▸ **Task statement**
Please pull out every line of the material below that contains the string "track", matching its case exactly.
(Data for the task begins)
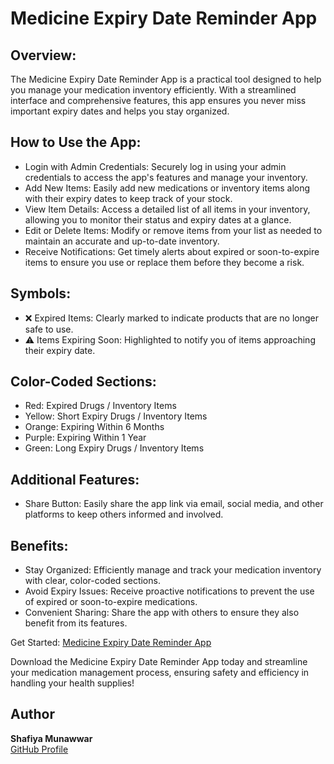 # Medicine Expiry Date Reminder App

## Overview: 
The Medicine Expiry Date Reminder App is a practical tool designed to help you manage your medication inventory efficiently. With a streamlined interface and comprehensive features, this app ensures you never miss important expiry dates and helps you stay organized.

## How to Use the App:
- Login with Admin Credentials: Securely log in using your admin credentials to access the app's features and manage your inventory.
- Add New Items: Easily add new medications or inventory items along with their expiry dates to keep track of your stock.
- View Item Details: Access a detailed list of all items in your inventory, allowing you to monitor their status and expiry dates at a glance.
- Edit or Delete Items: Modify or remove items from your list as needed to maintain an accurate and up-to-date inventory.
- Receive Notifications: Get timely alerts about expired or soon-to-expire items to ensure you use or replace them before they become a risk.

## Symbols:
- ❌ Expired Items: Clearly marked to indicate products that are no longer safe to use.
- ⚠️ Items Expiring Soon: Highlighted to notify you of items approaching their expiry date.

## Color-Coded Sections:
- Red: Expired Drugs / Inventory Items
- Yellow: Short Expiry Drugs / Inventory Items
- Orange: Expiring Within 6 Months
- Purple: Expiring Within 1 Year
- Green: Long Expiry Drugs / Inventory Items

## Additional Features:
- Share Button: Easily share the app link via email, social media, and other platforms to keep others informed and involved.

## Benefits:
- Stay Organized: Efficiently manage and track your medication inventory with clear, color-coded sections.
- Avoid Expiry Issues: Receive proactive notifications to prevent the use of expired or soon-to-expire medications.
- Convenient Sharing: Share the app with others to ensure they also benefit from its features.

Get Started: [Medicine Expiry Date Reminder App](https://shafiya-munawwar0036.github.io/Medicine-Expiry-Date-Reminder-App/)

Download the Medicine Expiry Date Reminder App today and streamline your medication management process, ensuring safety and efficiency in handling your health supplies!

## Author
**Shafiya Munawwar**  
[GitHub Profile](https://github.com/shafiya-munawwar0036)
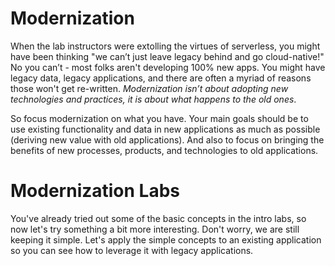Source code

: # Modernization
When the lab instructors were extolling the virtues of serverless, you might have been thinking "we can’t just leave legacy behind and go cloud-native!"
No you can’t - most folks aren't developing 100% new apps. You might have legacy data, legacy applications, and there are often a myriad of reasons those won't get re-written. *Modernization isn’t about adopting new technologies and practices, it is about what happens to the old ones*.

So focus modernization on what you have. Your main goals should be to use existing functionality and data in new applications as much as possible (deriving new value with old applications). And also to focus on bringing the benefits of new processes, products, and technologies to old applications.

# Modernization Labs
You've already tried out some of the basic concepts in the intro labs, so now let's try something a bit more interesting. Don't worry, we are still keeping it simple. Let's apply the simple concepts to an existing application so you can see how to leverage it with legacy applications.
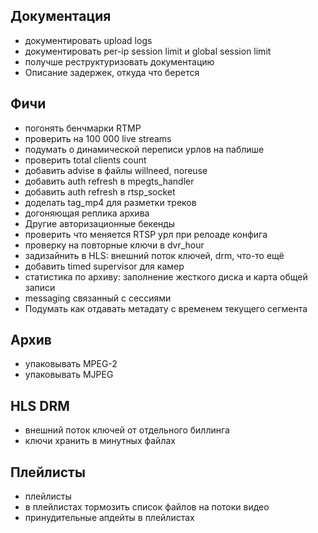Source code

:Документация
------------
* документировать upload logs
* документировать per-ip session limit и global session limit
* получше реструктуризовать документацию
* Описание задержек, откуда что берется

Фичи
----

* погонять бенчмарки RTMP
* проверить на 100 000 live streams
* подумать о динамической переписи урлов на паблише
* проверить total clients count
* добавить advise в файлы willneed, noreuse
* добавить auth refresh в mpegts_handler
* добавить auth refresh в rtsp_socket
* доделать tag_mp4 для разметки треков
* догоняющая реплика архива
* Другие авторизационные бекенды
* проверить что меняется RTSP урл при релоаде конфига
* проверку на повторные ключи в dvr_hour
* задизайнить в HLS: внешний поток ключей, drm, что-то ещё
* добавить timed supervisor для камер
* статистика по архиву: заполнение жесткого диска и карта общей записи
* messaging связанный с сессиями
* Подумать как отдавать метадату с временем текущего сегмента

Архив
-----

* упаковывать MPEG-2
* упаковывать MJPEG

HLS DRM
-------

* внешний поток ключей от отдельного биллинга
* ключи хранить в минутных файлах


Плейлисты
---------
* плейлисты
* в плейлистах тормозить список файлов на потоки видео
* принудительные апдейты в плейлистах

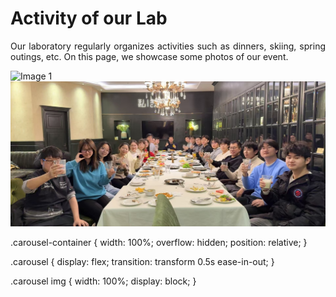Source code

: # Activity of our Lab

<p style="text-align:justify">
Our laboratory regularly organizes activities such as dinners, skiing, spring outings, etc. On this page, we showcase some photos of our event.
</p>

<div class="carousel-container">
    <div class="carousel">
        <img src="1.jpg" alt="Image 1">
        <img src="2.jpg" alt="Image 2">
        <!-- 添加更多图片 -->
    </div>
</div>


.carousel-container {
    width: 100%;
    overflow: hidden;
    position: relative;
}

.carousel {
    display: flex;
    transition: transform 0.5s ease-in-out;
}

.carousel img {
    width: 100%;
    display: block;
}

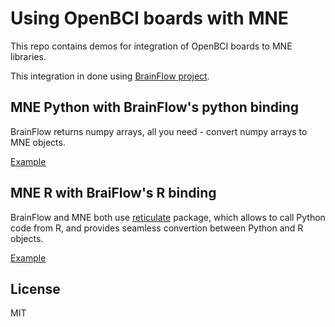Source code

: # Using OpenBCI boards with MNE

This repo contains demos for integration of OpenBCI boards to MNE libraries.

This integration in done using [BrainFlow project](https://brainflow.readthedocs.io/en/stable/).

## MNE Python with BrainFlow's python binding

BrainFlow returns numpy arrays, all you need - convert numpy arrays to MNE objects.

[Example](./python/brainflow_to_mne.py)

## MNE R with BraiFlow's R binding

BrainFlow and MNE both use [reticulate](https://rstudio.github.io/reticulate/) package, which allows to call Python code from R, and provides seamless convertion between Python and R objects.

[Example](./r/brainflow_to_mne.R)

## License
MIT
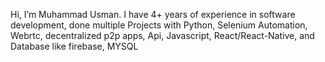 Hi, I’m Muhammad Usman. I have 4+ years of experience in software development, 
done multiple Projects with Python, Selenium Automation, Webrtc, decentralized p2p apps, Api, Javascript, 
React/React-Native, and Database like firebase, MYSQL

<!---
usmandilmeer/usmandilmeer is a ✨ special ✨ repository because its `README.md` (this file) appears on your GitHub profile.
You can click the Preview link to take a look at your changes.
--->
(Data for the task ends)
▸ **Expected answer**
- Add New Items: Easily add new medications or inventory items along with their expiry dates to keep track of your stock.
- Stay Organized: Efficiently manage and track your medication inventory with clear, color-coded sections.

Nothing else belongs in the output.